• DIRECTIVE: For each line below, return an exact copy.

• EXTRACTED MATERIAL:
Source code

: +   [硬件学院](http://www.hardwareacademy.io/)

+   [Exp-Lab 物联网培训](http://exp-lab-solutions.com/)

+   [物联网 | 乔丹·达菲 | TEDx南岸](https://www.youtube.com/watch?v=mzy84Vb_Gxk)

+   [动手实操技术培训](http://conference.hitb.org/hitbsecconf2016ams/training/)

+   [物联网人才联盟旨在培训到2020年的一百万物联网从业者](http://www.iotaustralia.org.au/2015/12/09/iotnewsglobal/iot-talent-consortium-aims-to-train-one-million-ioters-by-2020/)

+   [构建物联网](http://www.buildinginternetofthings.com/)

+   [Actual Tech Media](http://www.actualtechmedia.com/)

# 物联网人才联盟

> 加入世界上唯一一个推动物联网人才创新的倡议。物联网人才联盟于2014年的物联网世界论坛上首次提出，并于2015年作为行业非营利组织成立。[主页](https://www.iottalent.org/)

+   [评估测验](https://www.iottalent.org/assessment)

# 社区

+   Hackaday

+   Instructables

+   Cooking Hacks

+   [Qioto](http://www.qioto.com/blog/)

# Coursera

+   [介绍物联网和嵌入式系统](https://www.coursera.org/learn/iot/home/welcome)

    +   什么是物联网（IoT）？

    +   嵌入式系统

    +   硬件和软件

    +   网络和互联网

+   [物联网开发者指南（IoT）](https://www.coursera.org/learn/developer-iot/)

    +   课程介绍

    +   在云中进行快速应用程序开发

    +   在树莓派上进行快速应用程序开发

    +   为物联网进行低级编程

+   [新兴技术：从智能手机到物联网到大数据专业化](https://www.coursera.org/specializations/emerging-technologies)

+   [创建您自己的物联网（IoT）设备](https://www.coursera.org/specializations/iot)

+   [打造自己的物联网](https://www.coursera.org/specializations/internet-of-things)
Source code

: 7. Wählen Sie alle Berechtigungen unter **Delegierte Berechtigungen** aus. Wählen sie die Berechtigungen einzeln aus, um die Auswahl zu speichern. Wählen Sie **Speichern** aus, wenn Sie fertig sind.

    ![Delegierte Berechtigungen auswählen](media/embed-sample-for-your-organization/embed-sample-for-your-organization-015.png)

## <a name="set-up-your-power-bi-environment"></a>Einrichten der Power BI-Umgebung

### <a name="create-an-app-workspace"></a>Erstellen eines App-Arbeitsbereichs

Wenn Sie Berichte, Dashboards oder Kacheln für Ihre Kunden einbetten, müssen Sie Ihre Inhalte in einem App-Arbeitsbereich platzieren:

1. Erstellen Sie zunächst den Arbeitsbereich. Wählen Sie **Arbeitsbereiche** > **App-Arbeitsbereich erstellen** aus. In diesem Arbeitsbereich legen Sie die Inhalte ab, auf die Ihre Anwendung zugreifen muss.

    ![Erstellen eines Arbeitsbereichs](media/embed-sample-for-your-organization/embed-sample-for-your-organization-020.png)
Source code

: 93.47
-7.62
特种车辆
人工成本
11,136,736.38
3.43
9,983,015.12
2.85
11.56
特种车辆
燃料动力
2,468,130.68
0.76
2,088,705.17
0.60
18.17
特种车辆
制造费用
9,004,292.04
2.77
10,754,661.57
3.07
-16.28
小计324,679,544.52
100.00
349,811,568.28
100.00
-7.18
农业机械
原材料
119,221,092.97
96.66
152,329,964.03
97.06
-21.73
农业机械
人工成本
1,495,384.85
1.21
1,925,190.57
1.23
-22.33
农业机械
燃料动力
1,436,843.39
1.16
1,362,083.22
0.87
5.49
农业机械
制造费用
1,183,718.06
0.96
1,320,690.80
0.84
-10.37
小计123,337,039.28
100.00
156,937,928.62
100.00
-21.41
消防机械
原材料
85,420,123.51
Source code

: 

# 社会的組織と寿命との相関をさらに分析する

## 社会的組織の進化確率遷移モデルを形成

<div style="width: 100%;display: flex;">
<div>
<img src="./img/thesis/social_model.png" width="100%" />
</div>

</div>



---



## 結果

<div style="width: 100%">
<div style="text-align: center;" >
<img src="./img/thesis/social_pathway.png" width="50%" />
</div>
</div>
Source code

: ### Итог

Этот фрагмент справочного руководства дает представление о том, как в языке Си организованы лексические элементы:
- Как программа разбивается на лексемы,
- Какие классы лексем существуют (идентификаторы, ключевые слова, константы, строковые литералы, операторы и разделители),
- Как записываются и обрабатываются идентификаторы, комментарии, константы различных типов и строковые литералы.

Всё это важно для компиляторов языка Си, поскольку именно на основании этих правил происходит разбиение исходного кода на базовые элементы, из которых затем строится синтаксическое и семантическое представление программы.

• TASK SOLUTION:
Source code

: +   [硬件学院](http://www.hardwareacademy.io/)

+   [Exp-Lab 物联网培训](http://exp-lab-solutions.com/)

+   [物联网 | 乔丹·达菲 | TEDx南岸](https://www.youtube.com/watch?v=mzy84Vb_Gxk)

+   [动手实操技术培训](http://conference.hitb.org/hitbsecconf2016ams/training/)

+   [物联网人才联盟旨在培训到2020年的一百万物联网从业者](http://www.iotaustralia.org.au/2015/12/09/iotnewsglobal/iot-talent-consortium-aims-to-train-one-million-ioters-by-2020/)

+   [构建物联网](http://www.buildinginternetofthings.com/)

+   [Actual Tech Media](http://www.actualtechmedia.com/)

# 物联网人才联盟

> 加入世界上唯一一个推动物联网人才创新的倡议。物联网人才联盟于2014年的物联网世界论坛上首次提出，并于2015年作为行业非营利组织成立。[主页](https://www.iottalent.org/)

+   [评估测验](https://www.iottalent.org/assessment)

# 社区

+   Hackaday

+   Instructables

+   Cooking Hacks

+   [Qioto](http://www.qioto.com/blog/)

# Coursera

+   [介绍物联网和嵌入式系统](https://www.coursera.org/learn/iot/home/welcome)

    +   什么是物联网（IoT）？

    +   嵌入式系统

    +   硬件和软件

    +   网络和互联网

+   [物联网开发者指南（IoT）](https://www.coursera.org/learn/developer-iot/)

    +   课程介绍

    +   在云中进行快速应用程序开发

    +   在树莓派上进行快速应用程序开发

    +   为物联网进行低级编程

+   [新兴技术：从智能手机到物联网到大数据专业化](https://www.coursera.org/specializations/emerging-technologies)

+   [创建您自己的物联网（IoT）设备](https://www.coursera.org/specializations/iot)

+   [打造自己的物联网](https://www.coursera.org/specializations/internet-of-things)
Source code

: 7. Wählen Sie alle Berechtigungen unter **Delegierte Berechtigungen** aus. Wählen sie die Berechtigungen einzeln aus, um die Auswahl zu speichern. Wählen Sie **Speichern** aus, wenn Sie fertig sind.

    ![Delegierte Berechtigungen auswählen](media/embed-sample-for-your-organization/embed-sample-for-your-organization-015.png)

## <a name="set-up-your-power-bi-environment"></a>Einrichten der Power BI-Umgebung

### <a name="create-an-app-workspace"></a>Erstellen eines App-Arbeitsbereichs

Wenn Sie Berichte, Dashboards oder Kacheln für Ihre Kunden einbetten, müssen Sie Ihre Inhalte in einem App-Arbeitsbereich platzieren:

1. Erstellen Sie zunächst den Arbeitsbereich. Wählen Sie **Arbeitsbereiche** > **App-Arbeitsbereich erstellen** aus. In diesem Arbeitsbereich legen Sie die Inhalte ab, auf die Ihre Anwendung zugreifen muss.

    ![Erstellen eines Arbeitsbereichs](media/embed-sample-for-your-organization/embed-sample-for-your-organization-020.png)
Source code

: 93.47
-7.62
特种车辆
人工成本
11,136,736.38
3.43
9,983,015.12
2.85
11.56
特种车辆
燃料动力
2,468,130.68
0.76
2,088,705.17
0.60
18.17
特种车辆
制造费用
9,004,292.04
2.77
10,754,661.57
3.07
-16.28
小计324,679,544.52
100.00
349,811,568.28
100.00
-7.18
农业机械
原材料
119,221,092.97
96.66
152,329,964.03
97.06
-21.73
农业机械
人工成本
1,495,384.85
1.21
1,925,190.57
1.23
-22.33
农业机械
燃料动力
1,436,843.39
1.16
1,362,083.22
0.87
5.49
农业机械
制造费用
1,183,718.06
0.96
1,320,690.80
0.84
-10.37
小计123,337,039.28
100.00
156,937,928.62
100.00
-21.41
消防机械
原材料
85,420,123.51
Source code

: 

# 社会的組織と寿命との相関をさらに分析する

## 社会的組織の進化確率遷移モデルを形成

<div style="width: 100%;display: flex;">
<div>
<img src="./img/thesis/social_model.png" width="100%" />
</div>

</div>



---



## 結果

<div style="width: 100%">
<div style="text-align: center;" >
<img src="./img/thesis/social_pathway.png" width="50%" />
</div>
</div>
Source code

: ### Итог

Этот фрагмент справочного руководства дает представление о том, как в языке Си организованы лексические элементы:
- Как программа разбивается на лексемы,
- Какие классы лексем существуют (идентификаторы, ключевые слова, константы, строковые литералы, операторы и разделители),
- Как записываются и обрабатываются идентификаторы, комментарии, константы различных типов и строковые литералы.

Всё это важно для компиляторов языка Си, поскольку именно на основании этих правил происходит разбиение исходного кода на базовые элементы, из которых затем строится синтаксическое и семантическое представление программы.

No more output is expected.